BOB CARR: It could well be the case. But shouldn't the Australian people, Emma, make that decision, with all the facts before them, without being bullied and bustled in that direction by a coordinated campaign by 70 per cent of the newspapers in the country? On the bottom line, this is about a fair go for the Australian people. Let the Australian people make up their minds themselves. Let them look at newspapers ...
EMMA ALBERICI: Ultimately they will, though. They don't read a newspaper to be told how to vote.

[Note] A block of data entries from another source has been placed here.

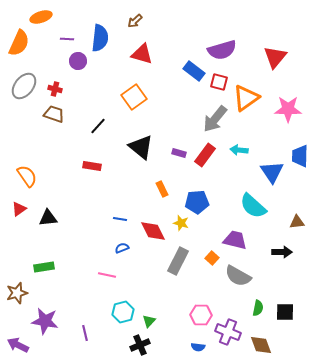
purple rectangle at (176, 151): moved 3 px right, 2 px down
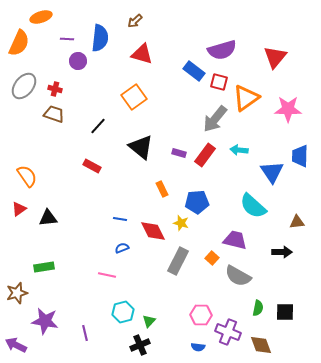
red rectangle at (92, 166): rotated 18 degrees clockwise
purple arrow at (18, 345): moved 2 px left
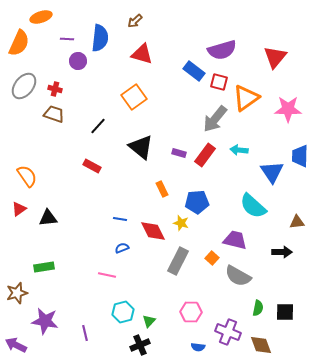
pink hexagon at (201, 315): moved 10 px left, 3 px up
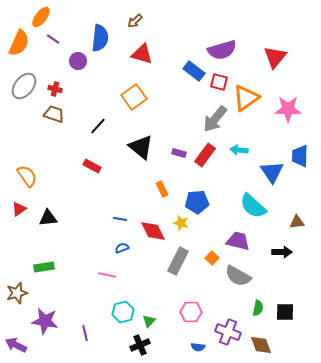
orange ellipse at (41, 17): rotated 35 degrees counterclockwise
purple line at (67, 39): moved 14 px left; rotated 32 degrees clockwise
purple trapezoid at (235, 240): moved 3 px right, 1 px down
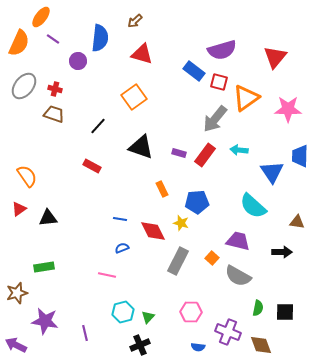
black triangle at (141, 147): rotated 20 degrees counterclockwise
brown triangle at (297, 222): rotated 14 degrees clockwise
green triangle at (149, 321): moved 1 px left, 4 px up
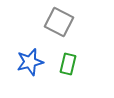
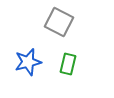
blue star: moved 2 px left
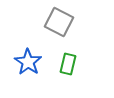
blue star: rotated 24 degrees counterclockwise
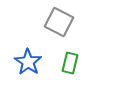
green rectangle: moved 2 px right, 1 px up
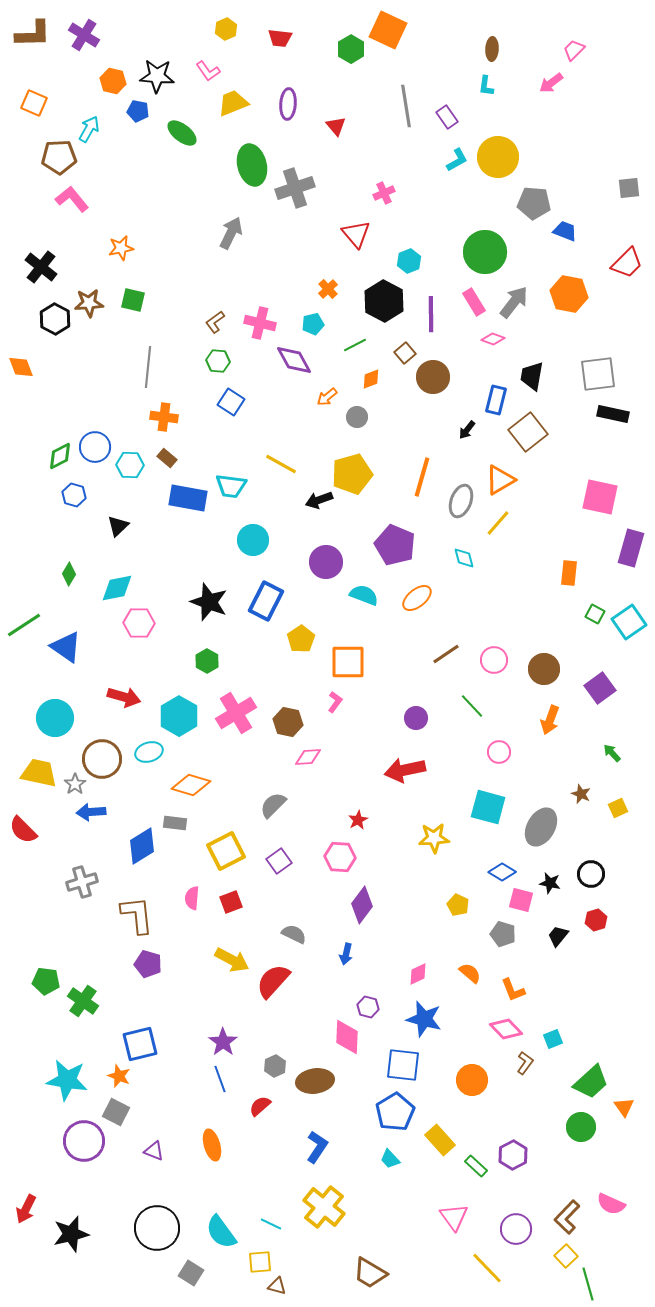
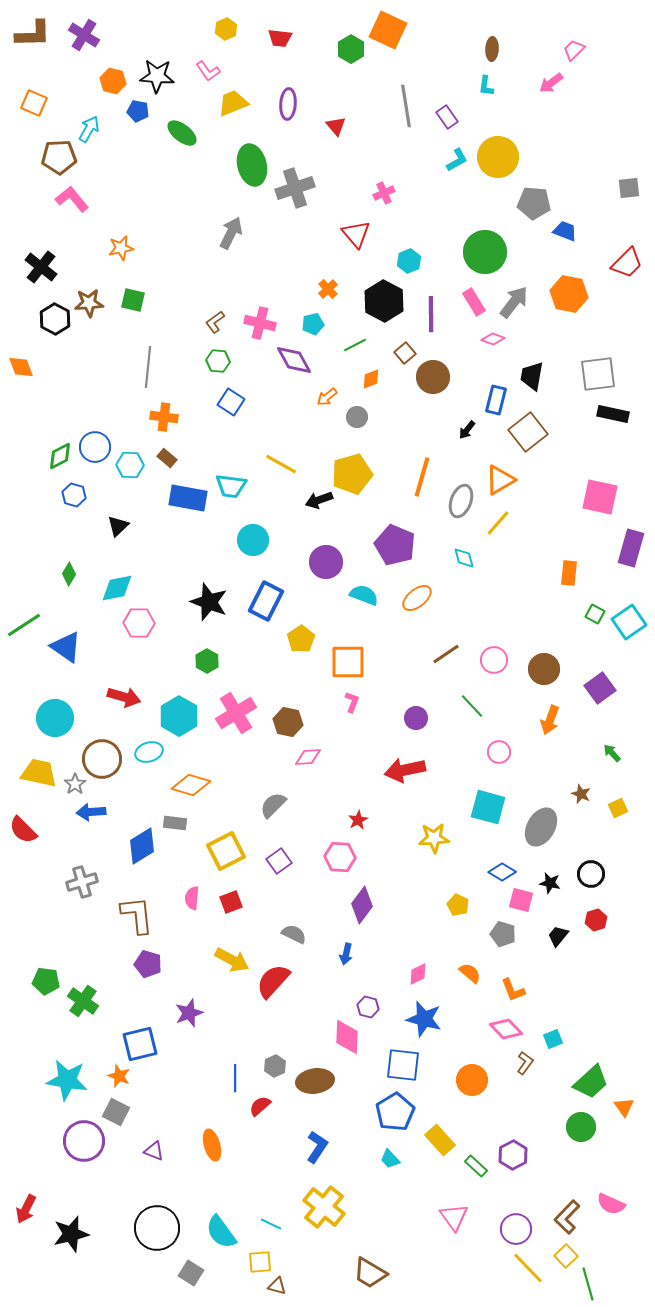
pink L-shape at (335, 702): moved 17 px right; rotated 15 degrees counterclockwise
purple star at (223, 1042): moved 34 px left, 29 px up; rotated 16 degrees clockwise
blue line at (220, 1079): moved 15 px right, 1 px up; rotated 20 degrees clockwise
yellow line at (487, 1268): moved 41 px right
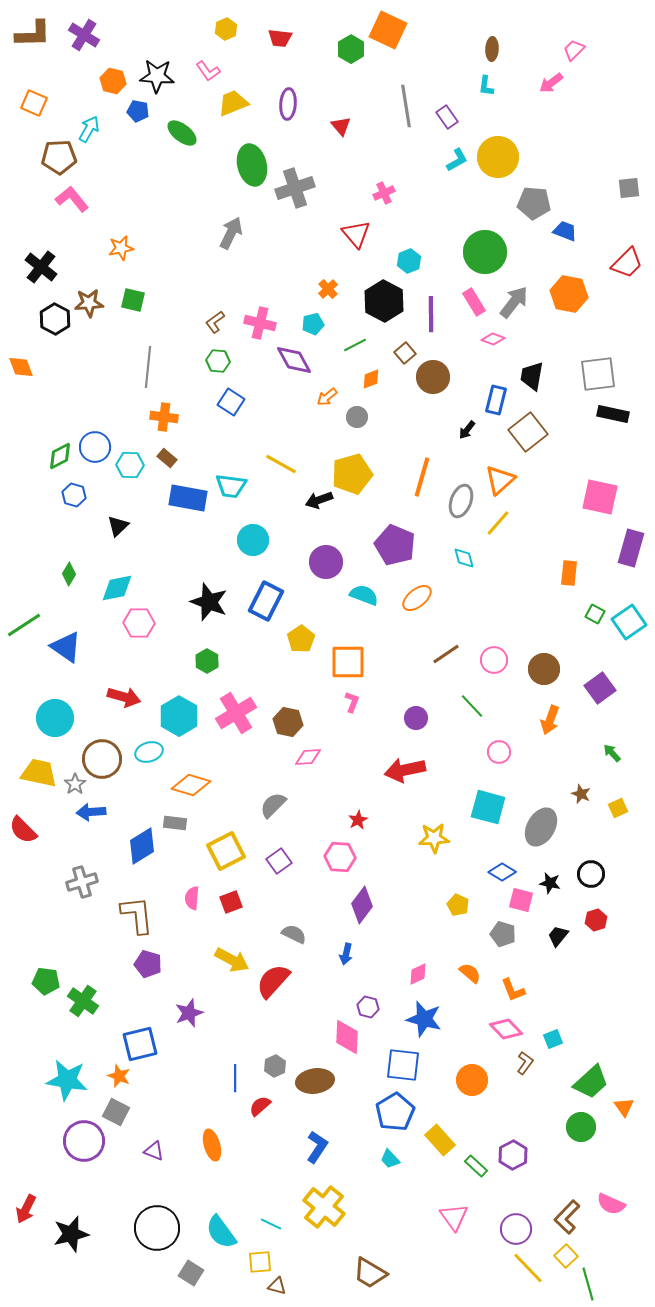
red triangle at (336, 126): moved 5 px right
orange triangle at (500, 480): rotated 12 degrees counterclockwise
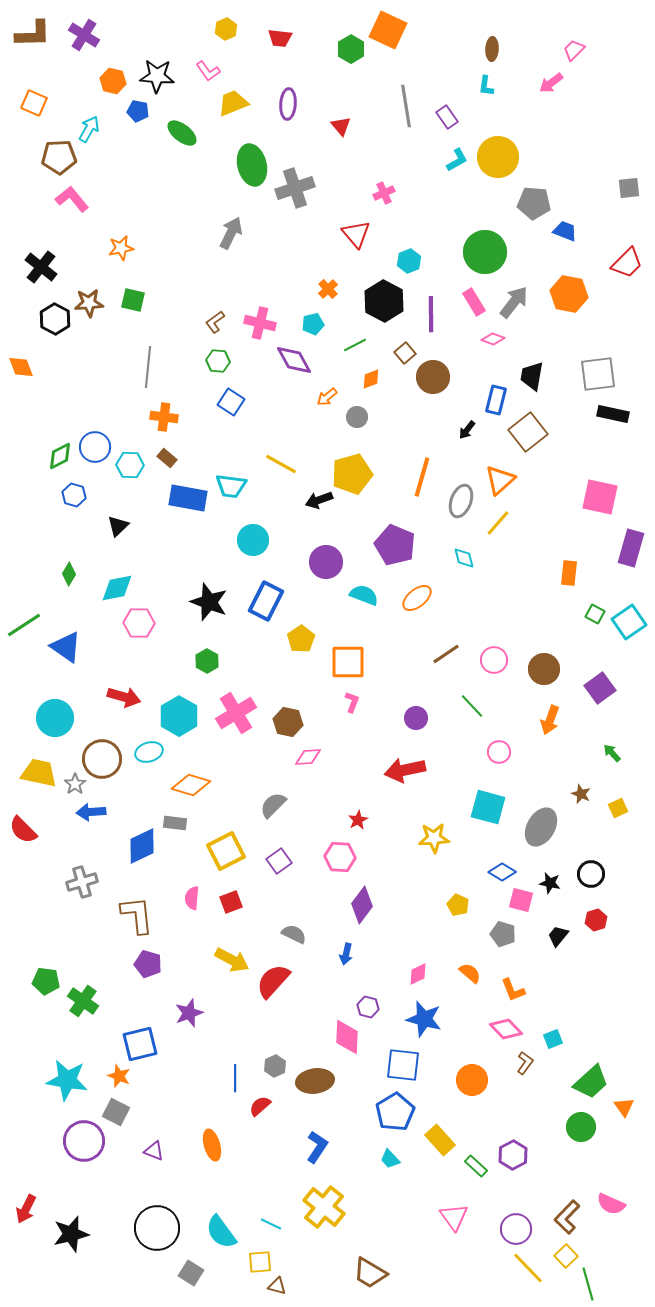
blue diamond at (142, 846): rotated 6 degrees clockwise
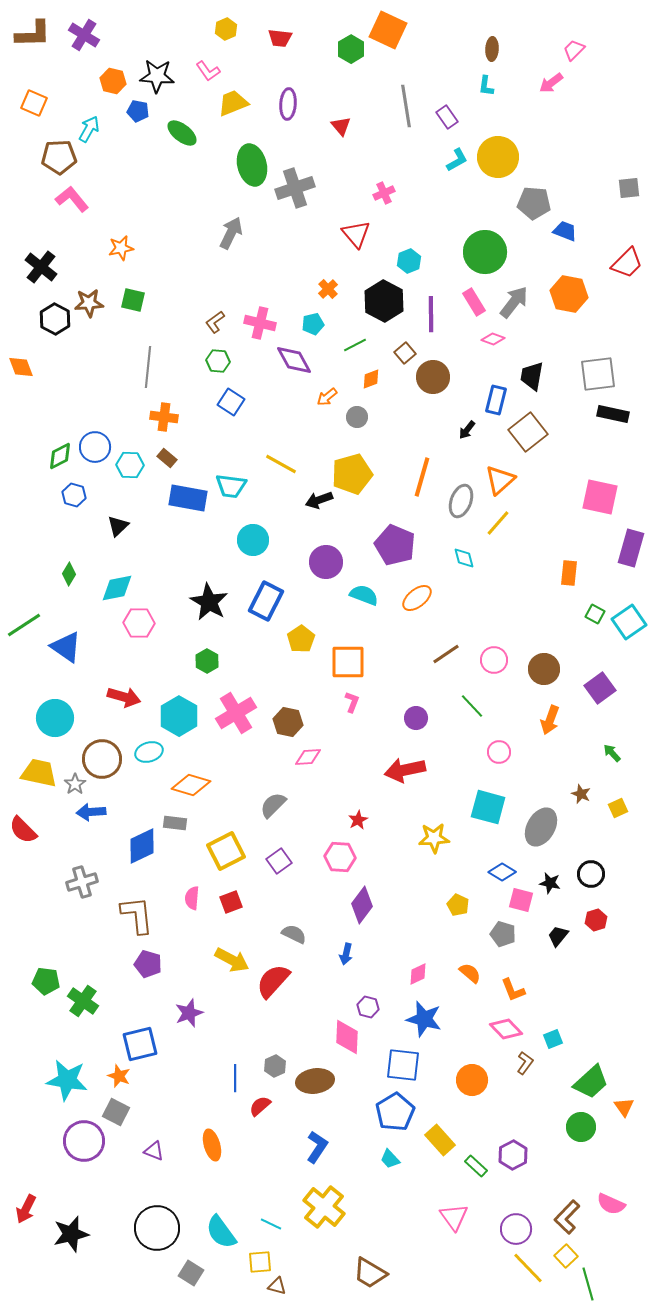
black star at (209, 602): rotated 9 degrees clockwise
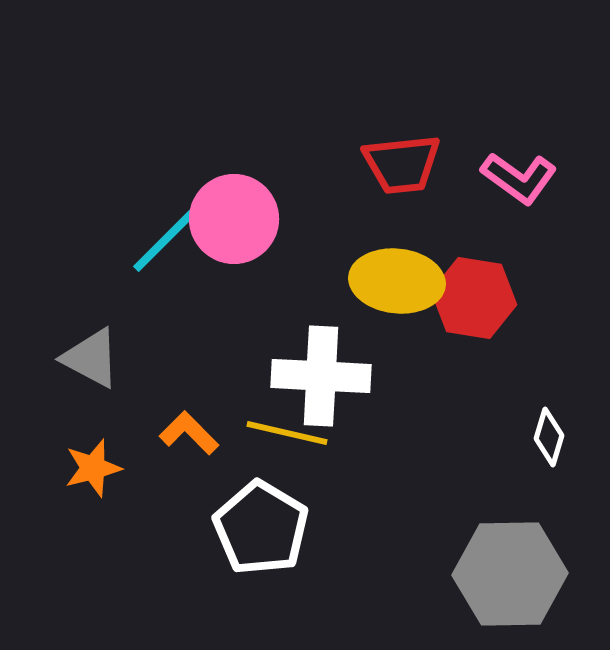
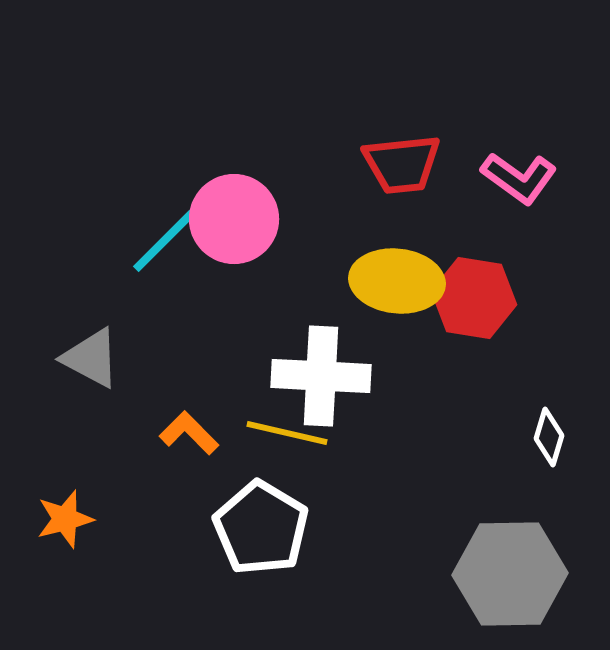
orange star: moved 28 px left, 51 px down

BOB CARR: The corrosive effect of having derisory front-page treatment of the Government every second day and flattering treatment of the Opposition every other day is very real. Let the Australian people look at newspapers and hear TV bulletins that give both sides. It's not hard for other newspapers to do it. And News Limited papers have done it in other elections. It's a requirement for a fair go. Fair treatment, so that in that spirit the Australian people can exercise what is the greatest glory of our public life, and that is, a decision made by the public, the public are the masters in a free and fair election.
EMMA ALBERICI: Finally, Senator, the Prime Minister and his Deputy Anthony Albanese today announced plans for a high-speed rail link - I think it was between Melbourne and Brisbane - by 2035. You made a similar pledge in 1998 to deliver high-speed rail between Sydney and the Central Coast by 2010 and many people are still waiting for that.
BOB CARR: No, I didn't make that pledge. I would've been eviscerated if I'd made that pledge. We conducted a number of studies of high-speed rail, but it won't work without a Federal Government commitment. You need that investment of national resources.
EMMA ALBERICI: My questions was going to be: why has high-speed rail been so hard to achieve in Australia?
BOB CARR: I think it's because of the population numbers and the population distribution in Australia. We had it looked at between Sydney and Canberra, and between Sydney and Canberra on its own, it was very hard to justify the extent of the public subsidy. Some years have passed since that study, and valuable as it was, it's been overtaken by population growth - Australia's had the highest population growth of any industrial country - and by changing economics.
EMMA ALBERICI: Bob Carr, thanks so much for coming in for us.
BOB CARR: Thank you, Emma. Thank you.